Davvero eri convinto di arrivare?

La morte ti sorride maligna, ancora troppo distante, senza fare altro che infierire su di te nei tuoi ultimi istanti di agonia. E tu la cerchi, perché possa prenderti prima che tu ti renda conto della tua ingenuità.

Sei stato uno sciocco. Hai commesso un errore, e questo basta per trasformarti in un cadavere sulla sabbia. Probabilmente resterai qui. A meno che non sia sopravvissuto qualcuno.

Ma a questo punto, una degna sepoltura non è il tuo desiderio più importante.

Hai sempre saputo che certi errori possono essere fatali, tuo padre te lo ripete da quando sei in grado di parlare.

Eppure, stavolta non te ne sei ricordato. Hai abbassato la guardia, certo di essere al sicuro, e questo è bastato perché ti uccidessero.

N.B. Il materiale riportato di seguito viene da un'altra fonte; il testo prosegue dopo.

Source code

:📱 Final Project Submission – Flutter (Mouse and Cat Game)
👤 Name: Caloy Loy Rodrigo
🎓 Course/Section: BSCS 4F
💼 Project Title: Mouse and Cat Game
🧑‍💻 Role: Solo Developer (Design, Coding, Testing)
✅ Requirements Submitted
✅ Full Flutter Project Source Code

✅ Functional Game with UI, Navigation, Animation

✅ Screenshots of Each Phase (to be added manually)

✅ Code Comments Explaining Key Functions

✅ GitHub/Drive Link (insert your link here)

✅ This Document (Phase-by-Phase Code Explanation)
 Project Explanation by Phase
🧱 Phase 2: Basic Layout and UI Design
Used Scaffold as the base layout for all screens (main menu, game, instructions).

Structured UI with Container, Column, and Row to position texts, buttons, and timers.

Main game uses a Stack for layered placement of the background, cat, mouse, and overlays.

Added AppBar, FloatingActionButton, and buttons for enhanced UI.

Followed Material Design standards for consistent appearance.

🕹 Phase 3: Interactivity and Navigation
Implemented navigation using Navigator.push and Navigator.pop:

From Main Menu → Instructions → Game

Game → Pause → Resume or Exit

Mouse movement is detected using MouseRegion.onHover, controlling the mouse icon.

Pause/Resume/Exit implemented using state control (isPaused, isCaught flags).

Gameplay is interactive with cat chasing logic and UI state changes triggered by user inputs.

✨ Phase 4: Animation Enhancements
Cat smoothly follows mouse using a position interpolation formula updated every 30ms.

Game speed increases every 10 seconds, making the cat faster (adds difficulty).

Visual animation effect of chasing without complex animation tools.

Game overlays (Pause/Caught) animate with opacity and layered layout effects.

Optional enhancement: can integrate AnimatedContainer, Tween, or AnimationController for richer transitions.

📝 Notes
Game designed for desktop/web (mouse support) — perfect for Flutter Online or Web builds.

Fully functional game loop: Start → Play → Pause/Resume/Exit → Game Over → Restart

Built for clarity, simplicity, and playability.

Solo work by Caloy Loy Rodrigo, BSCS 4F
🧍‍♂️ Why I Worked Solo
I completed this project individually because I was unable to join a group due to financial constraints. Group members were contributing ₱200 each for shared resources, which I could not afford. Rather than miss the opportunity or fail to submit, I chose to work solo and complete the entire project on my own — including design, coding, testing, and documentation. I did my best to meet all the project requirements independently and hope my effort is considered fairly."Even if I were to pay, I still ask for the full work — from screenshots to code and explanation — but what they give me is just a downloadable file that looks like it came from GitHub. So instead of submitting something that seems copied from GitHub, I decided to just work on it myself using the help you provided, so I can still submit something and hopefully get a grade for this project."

Una smorfia di dolore ti deforma il viso. Questi egiziani non sono nemmeno stati capaci di finirti in fretta. Quando ti hanno colpito, hai sperato che sarebbe stato solo un attimo. Non è così. Stai soffocando. Vorresti respirare, ma l'aria è stata sostituita dal tuo stesso sangue, nauseante e vischioso.

Non vuoi morire così.

Tu dovevi concludere il tuo viaggio, consegnare l'Egitto alla terra di Hatti, e soprattutto dovevi vivere. Non ti senti pronto. Non ti aspettavi che il tuo momento sarebbe giunto ora, non così presto, non così lontano da Hattusa.

Ma il tuo destino era già stato deciso. Era tutto una trappola, e tu non te ne sei accorto finché non è stato troppo tardi.

E invece avresti dovuto sapere che tutte le possibilità che ti venivano offerte erano troppo allettanti per essere vere.

Ma, forse, le desideravi così tanto da non pensarci.

Saresti potuto diventare re, come pensavi non sarebbe mai successo. Avevi sempre accettato che Arnuwanda avrebbe preso il potere, ma questo sarebbe stato un modo di dimostrare che anche tu, figlio di re, saresti stato capace di essere sovrano. E tuo padre sarebbe diventato ancora più potente e sarebbe stato fiero di te...

E avresti voluto almeno incontrare la dahamunzu. Ti è stata descritta come una bella donna. Forse con il tempo sareste potuti essere uniti da un legame diverso dal governo e dal matrimonio, più simile a quello che unisce Muršili alla sua giovane amante[1]... o forse lei sarebbe comunque sempre rimasta troppo legata al nibhururiya[2]per diventare qualcosa di diverso dalla tua regina.

Non hai mai avuto il tempo di pensarci. Se qualcosa del genere fosse possibile, in un matrimonio come quello che avreste celebrato, per te sarebbe stata la prima volta.

Ma non avverrà mai.

Non eri destinato ad arrivare. Qualcuno aveva già progettato di farti morire qui, in mezzo al nulla, un pugnale piantato nel petto e il sangue ovunque...

Stai soffocando.

Non ti importa più dell'Egitto o della dahamunzu. Vuoi solo respirare, e vivere.

Per la prima e ultima volta nella tua vita, implori.

Solo questo... 

 

 

 

 

 

 

Note dell'autrice:

[1]: non ho la più pallida idea di quando e come si siano incontrati Muršili e Gassulawiya, quindi vogliate perdonare la licenza poetica...

[2]: titolo ittita per indicare il faraone.